I was wondering, how do you work out what a second offence is? I mean, say I annoyed two companies by selling things and after I had done that, they took me to court with two separate court cases… would the second court case be the second offence? And say I annoyed one company by selling and distributing things in many ways… would that involve multiple offences? (i.e. so the “second offence” law comes into effect)
Your current concern that you may not be able to infringe copyright to a degree sufficient to get the light of publicity to shine upon your cause is, I suspect, very real. But the problem is not that you will have trouble committing offences or making yourself vulnerable to suit per se. Your problem is that some idealistic, naive (dare I guess) young crusader breaking the law to promote their fringe ideas concerning copyright length is only going to make the news if journos can’t find *anything * else to talk about, down to and including dog-up-tree stories.
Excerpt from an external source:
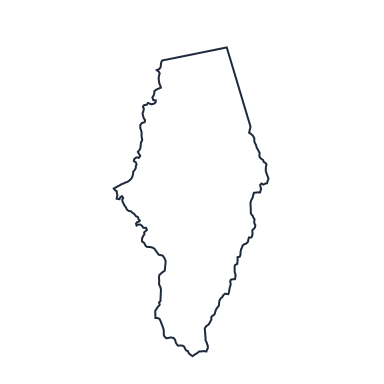 the district of Arneiroz, Ceará, Brazil, rotated 119°
{"feature_id": "56859067B67924871405928", "entity_name": "Arneiroz", "entity_type": "district", "adm_level": 2, "iso_a3": "BRA", "parent_name": "Brazil", "parent_adm1": "Ceará", "projection": "orthographic", "projection_center": [-40.1, -6.242], "detail": "fine", "context": "isolated", "style": "outline", "palette": "slate", "viewbox_px": 384, "rotation_deg": 119, "n_neighbors": 0, "source": "geoboundaries", "source_scale": "gbopen_adm2", "svg_char_len": 3653}
<svg xmlns="http://www.w3.org/2000/svg" viewBox="0 0 384 384"><g transform="rotate(119 192 192)"><path d="M335.3,111.9L333.9,111.3L332.0,110.4L330.4,109.3L328.1,108.5L326.9,106.6L325.5,104.6L324.5,102.1L322.7,102.4L321.1,102.4L319.0,103.5L317.4,105.4L316.1,106.8L314.8,108.6L312.6,109.6L311.3,110.7L309.9,111.4L307.6,113.1L305.1,114.7L302.4,114.5L300.0,113.3L298.2,113.1L295.9,113.2L294.2,113.2L292.9,114.1L291.2,114.5L289.6,113.6L287.9,113.0L285.8,113.5L283.6,114.0L281.3,113.9L278.4,113.4L276.2,114.4L273.8,115.3L270.8,115.3L269.1,114.5L267.0,114.6L264.9,113.7L263.8,110.8L261.5,111.1L259.6,111.9L257.3,112.6L254.5,113.2L253.0,114.1L251.6,115.3L249.8,115.5L248.5,113.9L247.4,112.2L245.1,112.9L243.1,113.9L241.2,116.0L238.2,117.6L236.6,118.6L234.9,118.9L233.1,117.6L230.2,118.7L226.9,120.6L225.5,118.9L223.6,119.1L221.0,120.4L218.4,121.3L216.3,121.3L214.2,121.8L212.2,120.9L210.9,119.6L208.3,118.9L206.4,119.6L204.2,120.2L203.3,118.3L201.7,118.0L199.1,118.8L197.2,120.2L195.6,120.7L194.0,120.0L192.3,119.8L190.3,120.5L189.3,122.1L187.7,123.3L185.5,124.1L184.5,126.1L183.4,127.3L182.9,129.0L181.7,130.6L179.8,131.5L178.2,132.4L175.3,134.3L173.2,135.6L170.6,136.2L167.9,136.2L165.0,136.9L162.7,137.5L161.3,135.5L160.3,134.1L159.4,132.2L157.3,132.8L155.6,133.1L154.3,134.6L152.9,135.8L150.9,135.4L150.9,133.1L149.1,132.0L148.0,130.6L145.6,131.2L143.2,131.6L141.2,133.9L140.0,135.4L137.8,137.7L135.0,139.2L131.8,140.2L131.0,141.7L130.9,143.9L129.6,145.2L129.4,147.4L128.9,149.5L127.1,151.0L125.2,151.6L123.6,153.9L121.9,156.8L119.9,158.8L118.1,161.5L116.3,162.8L114.7,163.6L113.2,166.1L112.6,168.8L112.5,170.8L106.5,172.5L48.7,231.7L91.4,281.8L93.4,281.8L95.7,281.0L97.7,280.0L100.2,280.2L102.5,281.9L102.9,279.3L103.9,277.8L105.7,277.4L107.5,276.8L109.4,275.9L111.2,274.5L112.9,273.2L114.1,271.6L115.8,269.8L118.0,271.6L120.2,273.1L122.1,273.8L124.2,272.7L126.1,272.4L128.5,272.5L130.4,270.4L129.5,268.0L131.5,267.3L133.3,268.2L135.0,270.0L135.2,271.9L135.5,273.7L137.8,274.0L139.3,276.1L141.3,276.2L142.5,274.5L144.4,273.8L147.2,273.4L149.2,271.7L151.0,269.7L151.9,267.9L154.0,267.3L155.8,269.2L158.4,269.7L161.4,268.1L162.4,266.7L164.1,265.1L166.5,263.8L168.6,262.5L169.9,261.2L171.5,260.5L173.2,260.7L175.0,260.0L176.5,259.3L178.6,258.4L180.7,258.3L183.2,258.8L184.6,256.4L185.5,254.8L187.8,255.0L188.7,257.5L191.3,258.5L193.2,257.8L193.2,255.6L194.8,253.8L196.7,253.7L198.1,252.8L200.6,252.8L202.8,253.2L205.0,252.2L207.5,251.6L210.0,251.6L212.5,252.4L214.4,253.3L216.1,254.9L217.9,256.1L219.3,257.4L221.0,258.3L223.0,259.7L224.6,260.7L226.9,262.1L227.7,260.3L227.8,258.2L229.6,257.1L231.0,255.6L232.9,255.2L234.4,254.6L233.5,252.0L231.4,252.2L229.6,251.2L230.7,249.2L232.4,249.4L233.8,248.4L235.2,246.5L236.7,244.3L237.5,242.2L238.6,241.0L239.1,239.5L239.2,237.8L238.5,236.2L239.0,234.1L239.2,231.9L240.3,229.5L240.2,227.1L241.9,225.3L242.4,223.7L243.9,224.2L245.1,225.4L246.9,225.6L248.2,224.2L246.8,223.4L245.6,221.7L245.8,219.3L246.9,217.2L245.6,214.7L247.1,213.1L248.9,213.7L250.5,214.3L252.1,213.1L254.2,213.4L256.7,213.2L259.4,211.8L259.8,209.0L261.6,206.4L261.8,204.7L260.3,201.7L259.7,199.1L259.9,197.2L263.0,190.7L261.8,186.9L263.1,184.2L265.2,181.5L269.1,179.8L274.0,177.7L277.4,179.3L280.3,180.3L282.5,179.6L285.8,177.5L288.6,176.2L290.7,173.3L292.5,171.8L302.8,166.7L304.5,167.3L306.3,165.6L310.1,166.3L313.9,166.5L319.9,162.9L318.8,160.6L318.8,158.8L320.0,157.1L324.2,152.1L325.5,150.7L327.1,149.4L330.3,147.6L331.6,146.3L332.4,143.5L329.4,139.9L328.6,137.3L329.5,135.1L331.7,133.0L333.2,130.1L330.9,125.8L331.0,124.1L333.4,120.5L333.1,118.5L334.6,116.7L335.1,114.3L335.3,111.9Z" fill="none" stroke="#1e293b" stroke-width="2"/></g></svg>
Because frankly people are going to care more about a dog up a tree than your hijinks.
Though most people haven’t thought about it, I’m fairly sure that most people would agree after some discussion that never-ending copyrights aren’t good for consumers (“the people”) [they are like a pension for others long after the original authors have died]. Further copyright extensions would probably get passed so fast that people wouldn’t have a chance to protest much. So I’m protesting against the latest extensions in the US in the hope that Australia never adopts them (even though the FTA [free-trade agreement] would probably force them to). I don’t think undoing the copyright extensions or at least making sure they never get extended again is such an idealistic dream. I mean society worked fine when copyrights were much shorter. I am naive as far as not knowing the legal system goes (that’s why I’m asking questions) but I don’t think I’m wrong about my idea that long copyrights are unnecessary. It’s true that I’m pretty young - I’m 25 - but I think it would be less newsworthy if I waited a long time since I’d be less photogenic, and I’d probably have a longer history of being unemployed or having lousy jobs. (I’ve finished a B.Inf.Tech. degree though).
Well I don’t know that whether or not we know the names of the guys who painted that “No War” sign on the Opera House is the point. They got publicity because they did something outrageous and with high visual impact about something highly topical. Instant media interest.